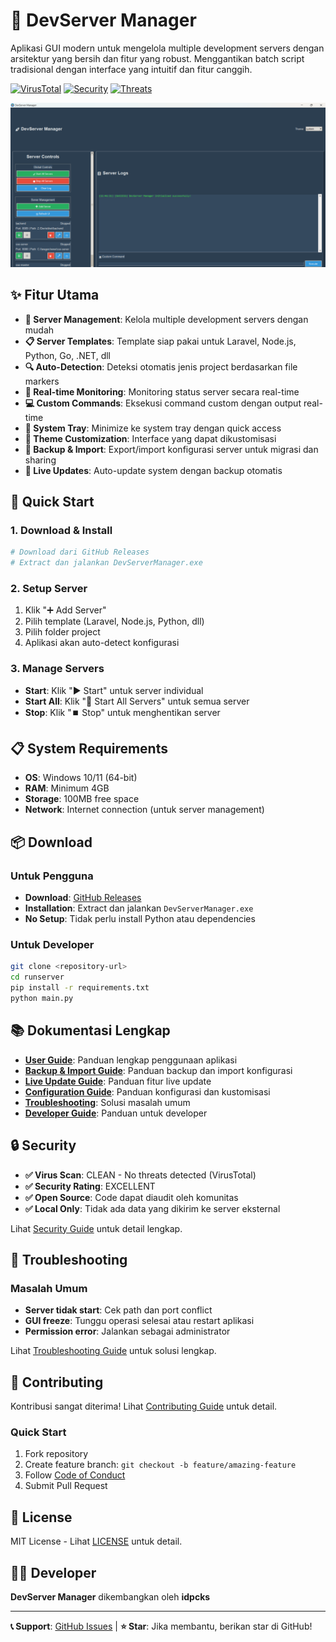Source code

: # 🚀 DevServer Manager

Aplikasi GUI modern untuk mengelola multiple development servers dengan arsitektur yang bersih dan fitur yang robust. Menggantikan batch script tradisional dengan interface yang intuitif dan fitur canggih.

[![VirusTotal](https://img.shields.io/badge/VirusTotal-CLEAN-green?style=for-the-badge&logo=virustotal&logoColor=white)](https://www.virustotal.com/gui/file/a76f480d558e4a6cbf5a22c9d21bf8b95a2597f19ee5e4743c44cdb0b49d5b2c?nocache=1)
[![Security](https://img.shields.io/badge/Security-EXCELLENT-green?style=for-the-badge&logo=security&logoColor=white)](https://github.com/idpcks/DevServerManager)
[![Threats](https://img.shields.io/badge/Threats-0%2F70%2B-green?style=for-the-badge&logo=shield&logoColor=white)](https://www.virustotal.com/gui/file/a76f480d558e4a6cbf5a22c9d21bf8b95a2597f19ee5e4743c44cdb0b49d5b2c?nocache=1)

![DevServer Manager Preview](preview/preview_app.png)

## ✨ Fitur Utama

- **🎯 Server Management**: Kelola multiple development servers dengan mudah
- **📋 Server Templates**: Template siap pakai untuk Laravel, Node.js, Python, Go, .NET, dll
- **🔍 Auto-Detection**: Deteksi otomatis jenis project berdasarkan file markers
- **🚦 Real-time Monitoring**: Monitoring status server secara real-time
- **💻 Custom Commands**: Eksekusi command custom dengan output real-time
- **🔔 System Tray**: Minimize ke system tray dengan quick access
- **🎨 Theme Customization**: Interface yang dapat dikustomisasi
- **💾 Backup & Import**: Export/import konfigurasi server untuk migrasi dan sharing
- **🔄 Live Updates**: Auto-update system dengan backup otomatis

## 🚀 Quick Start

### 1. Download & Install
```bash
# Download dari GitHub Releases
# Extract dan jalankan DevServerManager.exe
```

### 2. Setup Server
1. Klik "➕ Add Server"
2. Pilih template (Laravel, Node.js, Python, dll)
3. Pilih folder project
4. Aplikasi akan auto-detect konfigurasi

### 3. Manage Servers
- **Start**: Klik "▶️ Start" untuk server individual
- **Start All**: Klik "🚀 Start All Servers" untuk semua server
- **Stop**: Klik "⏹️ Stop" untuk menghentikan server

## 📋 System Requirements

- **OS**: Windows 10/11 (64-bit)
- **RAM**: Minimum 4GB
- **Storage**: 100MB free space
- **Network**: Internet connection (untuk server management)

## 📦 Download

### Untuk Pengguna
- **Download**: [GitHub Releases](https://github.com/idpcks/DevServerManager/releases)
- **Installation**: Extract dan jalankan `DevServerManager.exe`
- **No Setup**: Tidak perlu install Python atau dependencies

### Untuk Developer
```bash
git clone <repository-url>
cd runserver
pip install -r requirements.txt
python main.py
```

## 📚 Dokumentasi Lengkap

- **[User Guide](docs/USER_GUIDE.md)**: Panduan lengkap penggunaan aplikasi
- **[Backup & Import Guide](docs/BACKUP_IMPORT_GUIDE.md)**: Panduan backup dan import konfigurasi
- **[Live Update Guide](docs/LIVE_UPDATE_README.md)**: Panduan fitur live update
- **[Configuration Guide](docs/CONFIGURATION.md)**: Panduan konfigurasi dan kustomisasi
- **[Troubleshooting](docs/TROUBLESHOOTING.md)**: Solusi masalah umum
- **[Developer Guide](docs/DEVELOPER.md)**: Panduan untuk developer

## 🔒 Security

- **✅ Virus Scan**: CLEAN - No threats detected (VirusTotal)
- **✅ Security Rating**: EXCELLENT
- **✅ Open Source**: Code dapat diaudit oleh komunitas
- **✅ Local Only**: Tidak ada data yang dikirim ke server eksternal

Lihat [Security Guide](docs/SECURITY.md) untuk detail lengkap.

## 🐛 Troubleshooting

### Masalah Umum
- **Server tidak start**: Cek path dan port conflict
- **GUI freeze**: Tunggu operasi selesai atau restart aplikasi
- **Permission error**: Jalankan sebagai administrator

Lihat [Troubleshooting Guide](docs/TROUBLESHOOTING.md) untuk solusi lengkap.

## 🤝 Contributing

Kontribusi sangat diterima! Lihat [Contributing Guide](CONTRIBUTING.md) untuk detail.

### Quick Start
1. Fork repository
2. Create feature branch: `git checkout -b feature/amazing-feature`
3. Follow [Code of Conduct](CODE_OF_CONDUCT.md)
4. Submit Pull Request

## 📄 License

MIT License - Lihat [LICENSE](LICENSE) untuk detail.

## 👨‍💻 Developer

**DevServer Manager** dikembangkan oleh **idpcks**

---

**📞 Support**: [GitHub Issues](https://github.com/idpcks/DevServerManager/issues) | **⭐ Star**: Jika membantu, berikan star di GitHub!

* Task to carry out
Using the listing above, show each line holding the string "Troubleshooting".

* Response area
- **[Troubleshooting](docs/TROUBLESHOOTING.md)**: Solusi masalah umum
## 🐛 Troubleshooting
Lihat [Troubleshooting Guide](docs/TROUBLESHOOTING.md) untuk solusi lengkap.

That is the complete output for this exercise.